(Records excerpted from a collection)
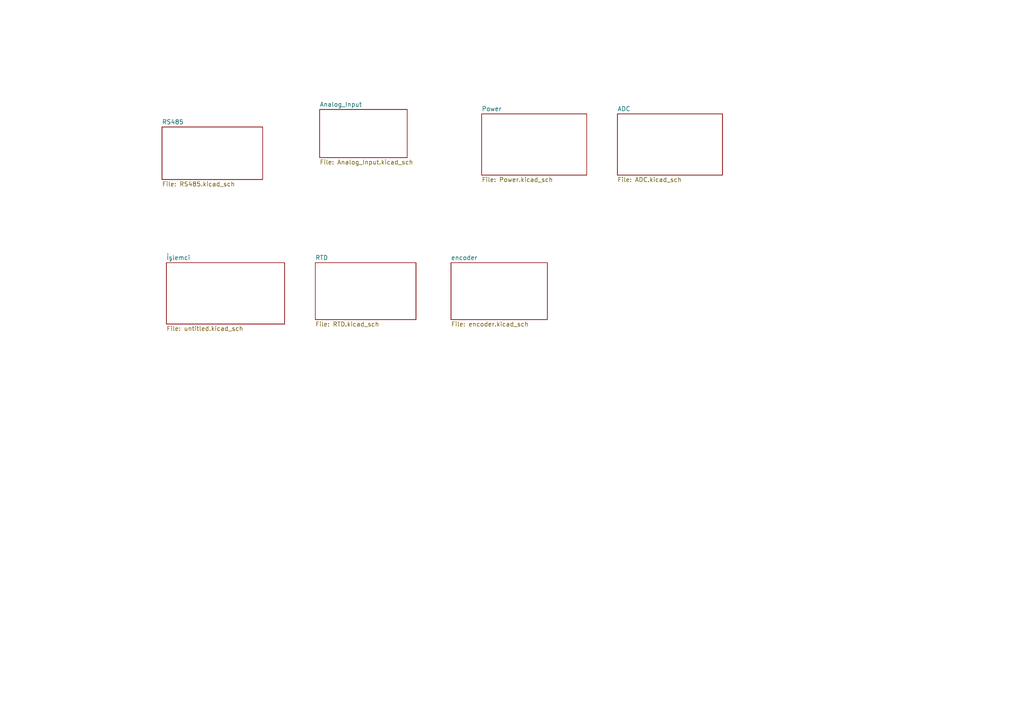
<source format=kicad_sch>
(kicad_sch
	(version 20231120)
	(generator "eeschema")
	(generator_version "8.0")
	(uuid "ad889ec0-8348-4a7e-814b-1d205706ea97")
	(paper "A4")
	(lib_symbols)
	(sheet
		(at 48.26 76.2)
		(size 34.29 17.78)
		(fields_autoplaced yes)
		(stroke
			(width 0.1524)
			(type solid)
		)
		(fill
			(color 0 0 0 0.0000)
		)
		(uuid "10d0a709-2a75-4341-a347-8323a21a0c52")
		(property "Sheetname" "İşlemci"
			(at 48.26 75.4884 0)
			(effects
				(font
					(size 1.27 1.27)
				)
				(justify left bottom)
			)
		)
		(property "Sheetfile" "untitled.kicad_sch"
			(at 48.26 94.5646 0)
			(effects
				(font
					(size 1.27 1.27)
				)
				(justify left top)
			)
		)
		(instances
			(project "proje"
				(path "/ad889ec0-8348-4a7e-814b-1d205706ea97"
					(page "6")
				)
			)
		)
	)
	(sheet
		(at 91.44 76.2)
		(size 29.21 16.51)
		(fields_autoplaced yes)
		(stroke
			(width 0.1524)
			(type solid)
		)
		(fill
			(color 0 0 0 0.0000)
		)
		(uuid "133f4064-dc7b-43a7-bc85-0803c3500576")
		(property "Sheetname" "RTD"
			(at 91.44 75.4884 0)
			(effects
				(font
					(size 1.27 1.27)
				)
				(justify left bottom)
			)
		)
		(property "Sheetfile" "RTD.kicad_sch"
			(at 91.44 93.2946 0)
			(effects
				(font
					(size 1.27 1.27)
				)
				(justify left top)
			)
		)
		(instances
			(project "proje"
				(path "/ad889ec0-8348-4a7e-814b-1d205706ea97"
					(page "7")
				)
			)
		)
	)
	(sheet
		(at 92.71 31.75)
		(size 25.4 13.97)
		(fields_autoplaced yes)
		(stroke
			(width 0.1524)
			(type solid)
		)
		(fill
			(color 0 0 0 0.0000)
		)
		(uuid "86a4a377-6556-4ef4-911d-88a557125696")
		(property "Sheetname" "Analog_Input"
			(at 92.71 31.0384 0)
			(effects
				(font
					(size 1.27 1.27)
				)
				(justify left bottom)
			)
		)
		(property "Sheetfile" "Analog_Input.kicad_sch"
			(at 92.71 46.3046 0)
			(effects
				(font
					(size 1.27 1.27)
				)
				(justify left top)
			)
		)
		(instances
			(project "proje"
				(path "/ad889ec0-8348-4a7e-814b-1d205706ea97"
					(page "4")
				)
			)
		)
	)
	(sheet
		(at 46.99 36.83)
		(size 29.21 15.24)
		(fields_autoplaced yes)
		(stroke
			(width 0.1524)
			(type solid)
		)
		(fill
			(color 0 0 0 0.0000)
		)
		(uuid "87f3d5c2-934e-4001-8d7e-61aa509aaf61")
		(property "Sheetname" "RS485"
			(at 46.99 36.1184 0)
			(effects
				(font
					(size 1.27 1.27)
				)
				(justify left bottom)
			)
		)
		(property "Sheetfile" "RS485.kicad_sch"
			(at 46.99 52.6546 0)
			(effects
				(font
					(size 1.27 1.27)
				)
				(justify left top)
			)
		)
		(instances
			(project "proje"
				(path "/ad889ec0-8348-4a7e-814b-1d205706ea97"
					(page "2")
				)
			)
		)
	)
	(sheet
		(at 179.07 33.02)
		(size 30.48 17.78)
		(fields_autoplaced yes)
		(stroke
			(width 0.1524)
			(type solid)
		)
		(fill
			(color 0 0 0 0.0000)
		)
		(uuid "8fec48f5-72b6-4e52-b603-bd32583d344e")
		(property "Sheetname" "ADC"
			(at 179.07 32.3084 0)
			(effects
				(font
					(size 1.27 1.27)
				)
				(justify left bottom)
			)
		)
		(property "Sheetfile" "ADC.kicad_sch"
			(at 179.07 51.3846 0)
			(effects
				(font
					(size 1.27 1.27)
				)
				(justify left top)
			)
		)
		(instances
			(project "proje"
				(path "/ad889ec0-8348-4a7e-814b-1d205706ea97"
					(page "3")
				)
			)
		)
	)
	(sheet
		(at 130.81 76.2)
		(size 27.94 16.51)
		(fields_autoplaced yes)
		(stroke
			(width 0.1524)
			(type solid)
		)
		(fill
			(color 0 0 0 0.0000)
		)
		(uuid "a4d25e41-2f69-416d-b7b2-3c202c0d872b")
		(property "Sheetname" "encoder"
			(at 130.81 75.4884 0)
			(effects
				(font
					(size 1.27 1.27)
				)
				(justify left bottom)
			)
		)
		(property "Sheetfile" "encoder.kicad_sch"
			(at 130.81 93.2946 0)
			(effects
				(font
					(size 1.27 1.27)
				)
				(justify left top)
			)
		)
		(instances
			(project "proje"
				(path "/ad889ec0-8348-4a7e-814b-1d205706ea97"
					(page "8")
				)
			)
		)
	)
	(sheet
		(at 139.7 33.02)
		(size 30.48 17.78)
		(fields_autoplaced yes)
		(stroke
			(width 0.1524)
			(type solid)
		)
		(fill
			(color 0 0 0 0.0000)
		)
		(uuid "e3fefe28-c3b0-474b-96d3-e89d3c5a53bd")
		(property "Sheetname" "Power"
			(at 139.7 32.3084 0)
			(effects
				(font
					(size 1.27 1.27)
				)
				(justify left bottom)
			)
		)
		(property "Sheetfile" "Power.kicad_sch"
			(at 139.7 51.3846 0)
			(effects
				(font
					(size 1.27 1.27)
				)
				(justify left top)
			)
		)
		(instances
			(project "proje"
				(path "/ad889ec0-8348-4a7e-814b-1d205706ea97"
					(page "4")
				)
			)
		)
	)
	(sheet_instances
		(path "/"
			(page "1")
		)
	)
)
</source>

### Request
Single out each line of the records above with the string "uuid" in it, and copy it.

### Your response
	(uuid "ad889ec0-8348-4a7e-814b-1d205706ea97")
		(uuid "10d0a709-2a75-4341-a347-8323a21a0c52")
		(uuid "133f4064-dc7b-43a7-bc85-0803c3500576")
		(uuid "86a4a377-6556-4ef4-911d-88a557125696")
		(uuid "87f3d5c2-934e-4001-8d7e-61aa509aaf61")
		(uuid "8fec48f5-72b6-4e52-b603-bd32583d344e")
		(uuid "a4d25e41-2f69-416d-b7b2-3c202c0d872b")
		(uuid "e3fefe28-c3b0-474b-96d3-e89d3c5a53bd")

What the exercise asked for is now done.